Mentre saliva a Gerusalemme, Gesù prese in disparte i dodici discepoli e lungo il cammino disse loro: “Ecco, noi saliamo a Gerusalemme e il Figlio dell’uomo sarà consegnato ai capi dei sacerdoti e agli scribi; lo condanneranno a morte e lo consegneranno ai pagani perché venga deriso e flagellato e crocifisso, e il terzo giorno risorgerà”. Allora gli si avvicinò la madre dei figli di Zebedeo con i suoi figli e si prostrò per chiedergli qualcosa. Egli le disse: “Che cosa vuoi?”. Gli rispose: “Di’ che questi miei due figli siedano uno alla tua destra e uno alla tua sinistra nel tuo regno”. Rispose Gesù: “Voi non sapete quello che chiedete. Potete bere il calice che io sto per bere?”. Gli dicono: “Lo possiamo”. Ed egli disse loro: “Il mio calice, lo berrete; però sedere alla mia destra e alla mia sinistra non sta a me concederlo: è per coloro per i quali il Padre mio lo ha preparato”. Gli altri dieci, avendo sentito, si sdegnarono con i due fratelli. Ma Gesù li chiamò a sé e disse: “Voi sapete che i governanti delle nazioni dominano su di esse e i capi le opprimono. Tra voi non sarà così; ma chi vuole diventare grande tra voi, sarà vostro servitore e chi vuole essere il primo tra voi, sarà vostro schiavo. Come il Figlio dell’uomo, che non è venuto per farsi servire, ma per servire e dare la propria vita in riscatto per molti”. (Mt 20, 17-28)

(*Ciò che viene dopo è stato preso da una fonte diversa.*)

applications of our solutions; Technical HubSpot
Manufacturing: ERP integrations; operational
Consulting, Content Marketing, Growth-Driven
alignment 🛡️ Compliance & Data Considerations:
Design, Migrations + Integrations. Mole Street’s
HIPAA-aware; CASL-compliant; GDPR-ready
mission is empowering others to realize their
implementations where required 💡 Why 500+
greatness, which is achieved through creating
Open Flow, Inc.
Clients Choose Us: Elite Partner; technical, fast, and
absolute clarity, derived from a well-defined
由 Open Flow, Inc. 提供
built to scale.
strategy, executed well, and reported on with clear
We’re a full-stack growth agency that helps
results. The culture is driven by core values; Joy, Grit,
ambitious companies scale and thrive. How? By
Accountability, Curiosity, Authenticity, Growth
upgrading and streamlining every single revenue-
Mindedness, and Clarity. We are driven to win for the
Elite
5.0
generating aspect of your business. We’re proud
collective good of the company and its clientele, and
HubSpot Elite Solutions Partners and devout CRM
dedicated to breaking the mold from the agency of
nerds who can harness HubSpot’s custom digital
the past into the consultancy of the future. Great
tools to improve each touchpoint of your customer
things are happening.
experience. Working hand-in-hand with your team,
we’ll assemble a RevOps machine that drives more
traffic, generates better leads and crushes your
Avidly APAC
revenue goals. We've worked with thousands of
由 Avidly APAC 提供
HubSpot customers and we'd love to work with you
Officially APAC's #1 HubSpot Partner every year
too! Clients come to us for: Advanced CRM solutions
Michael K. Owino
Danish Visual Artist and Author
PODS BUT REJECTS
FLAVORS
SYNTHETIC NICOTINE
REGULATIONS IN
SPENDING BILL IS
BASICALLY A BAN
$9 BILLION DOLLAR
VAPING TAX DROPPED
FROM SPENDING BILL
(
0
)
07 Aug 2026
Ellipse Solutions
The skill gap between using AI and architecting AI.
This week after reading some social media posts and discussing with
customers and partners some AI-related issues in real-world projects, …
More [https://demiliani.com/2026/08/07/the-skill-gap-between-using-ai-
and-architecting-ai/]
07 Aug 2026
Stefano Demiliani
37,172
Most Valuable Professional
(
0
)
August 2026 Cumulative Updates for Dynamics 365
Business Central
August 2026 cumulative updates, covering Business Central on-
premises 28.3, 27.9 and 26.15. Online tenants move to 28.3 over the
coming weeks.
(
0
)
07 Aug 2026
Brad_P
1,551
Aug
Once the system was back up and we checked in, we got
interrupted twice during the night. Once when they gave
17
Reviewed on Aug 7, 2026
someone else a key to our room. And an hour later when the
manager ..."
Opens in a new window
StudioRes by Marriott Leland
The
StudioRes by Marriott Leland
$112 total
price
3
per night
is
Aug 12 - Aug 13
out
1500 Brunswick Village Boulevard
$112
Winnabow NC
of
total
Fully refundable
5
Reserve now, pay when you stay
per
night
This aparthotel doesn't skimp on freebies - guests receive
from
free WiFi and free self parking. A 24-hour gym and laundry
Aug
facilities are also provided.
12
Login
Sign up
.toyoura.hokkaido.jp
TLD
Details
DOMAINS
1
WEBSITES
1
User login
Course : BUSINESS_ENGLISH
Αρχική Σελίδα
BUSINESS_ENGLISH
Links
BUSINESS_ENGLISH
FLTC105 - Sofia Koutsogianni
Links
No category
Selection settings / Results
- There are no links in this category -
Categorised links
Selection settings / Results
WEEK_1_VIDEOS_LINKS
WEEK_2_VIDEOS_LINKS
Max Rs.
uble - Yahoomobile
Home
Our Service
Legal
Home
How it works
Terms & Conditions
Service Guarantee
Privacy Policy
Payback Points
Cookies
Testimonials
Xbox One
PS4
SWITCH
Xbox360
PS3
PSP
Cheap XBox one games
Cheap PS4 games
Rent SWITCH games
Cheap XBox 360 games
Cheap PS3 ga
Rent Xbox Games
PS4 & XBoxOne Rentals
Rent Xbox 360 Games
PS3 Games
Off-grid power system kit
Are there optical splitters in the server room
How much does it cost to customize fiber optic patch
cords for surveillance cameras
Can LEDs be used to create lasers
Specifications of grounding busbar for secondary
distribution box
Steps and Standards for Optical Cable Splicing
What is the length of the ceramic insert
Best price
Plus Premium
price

Viene qui evidenziata l’incomprensione dei discepoli: Gesù aveva predetto il suo annientamento, e i discepoli sognano i primi seggi in un regno terreno. Matteo cerca di salvaguardare la reputazione dei figli di Zebedeo mandando avanti la madre: non sono loro, come in Marco, che hanno la sfacciataggine di chiedere a Gesù i primi posti, ma Salome, la madre. La salita al Calvario aveva esaltato i tre apostoli più seguiti da Gesù, presenti alla risurrezione della figlia di Giairo, nella Trasfigurazione e nel Getsemani.

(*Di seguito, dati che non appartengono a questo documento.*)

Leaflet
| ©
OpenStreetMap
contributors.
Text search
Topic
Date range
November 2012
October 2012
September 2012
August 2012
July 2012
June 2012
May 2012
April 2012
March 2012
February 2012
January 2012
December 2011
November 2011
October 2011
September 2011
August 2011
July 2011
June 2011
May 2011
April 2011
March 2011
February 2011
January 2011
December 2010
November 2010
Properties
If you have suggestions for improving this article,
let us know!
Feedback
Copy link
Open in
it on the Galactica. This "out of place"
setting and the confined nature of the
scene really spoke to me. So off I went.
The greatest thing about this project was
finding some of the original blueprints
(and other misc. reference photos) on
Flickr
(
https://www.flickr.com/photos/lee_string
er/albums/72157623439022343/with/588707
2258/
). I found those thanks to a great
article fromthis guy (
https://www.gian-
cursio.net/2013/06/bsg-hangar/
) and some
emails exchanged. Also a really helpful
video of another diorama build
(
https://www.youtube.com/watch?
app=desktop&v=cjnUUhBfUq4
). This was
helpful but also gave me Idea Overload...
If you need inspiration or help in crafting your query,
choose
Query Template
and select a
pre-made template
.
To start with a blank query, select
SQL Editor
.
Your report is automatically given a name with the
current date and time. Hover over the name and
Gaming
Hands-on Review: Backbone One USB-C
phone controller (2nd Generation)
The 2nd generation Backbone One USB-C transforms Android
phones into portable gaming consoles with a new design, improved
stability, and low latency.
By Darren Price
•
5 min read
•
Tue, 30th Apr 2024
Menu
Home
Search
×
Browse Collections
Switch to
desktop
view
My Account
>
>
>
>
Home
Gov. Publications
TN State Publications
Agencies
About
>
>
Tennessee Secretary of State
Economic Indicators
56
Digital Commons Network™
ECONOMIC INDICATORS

Essi credono imminente l’inaugurazione del regno messianico, che concepiscono come mondano e cercano di accaparrarsi le poltrone migliori. I due discepoli avrebbero perseverato nella sequela di Gesù, condividendone i patimenti. In effetti, Giacomo venne martirizzato da Erode Agrippa nel 44 d.C. circa. Giovanni invece non morì martire. Eppure è associato alla sorte di Giacomo. Ciò conferma che probabilmente la profezia di Gesù non è una vaticinium ex eventu, una previsione dell’evento. Gesù riconosce che i due discepoli parteciperanno alla sua sorte di persecuzione e morte, ma spetta al Padre assegnare il premio, che rappresenta un dono della sua libera iniziativa di amore.
Nello sguardo che diamo al crocifisso, vi sia sempre tanta ammirazione e fede. Ma Cristo si imita in Maria, dove non vi sono né sangue, né miracoli, ma solo fede e quotidianità, ordinata da una intelligenza che la fede illumina e diviene passione famigliare e lavorativa. Le testimonianze straordinarie non vanno mai cercate; vengono come dono che solo il cielo può concedere.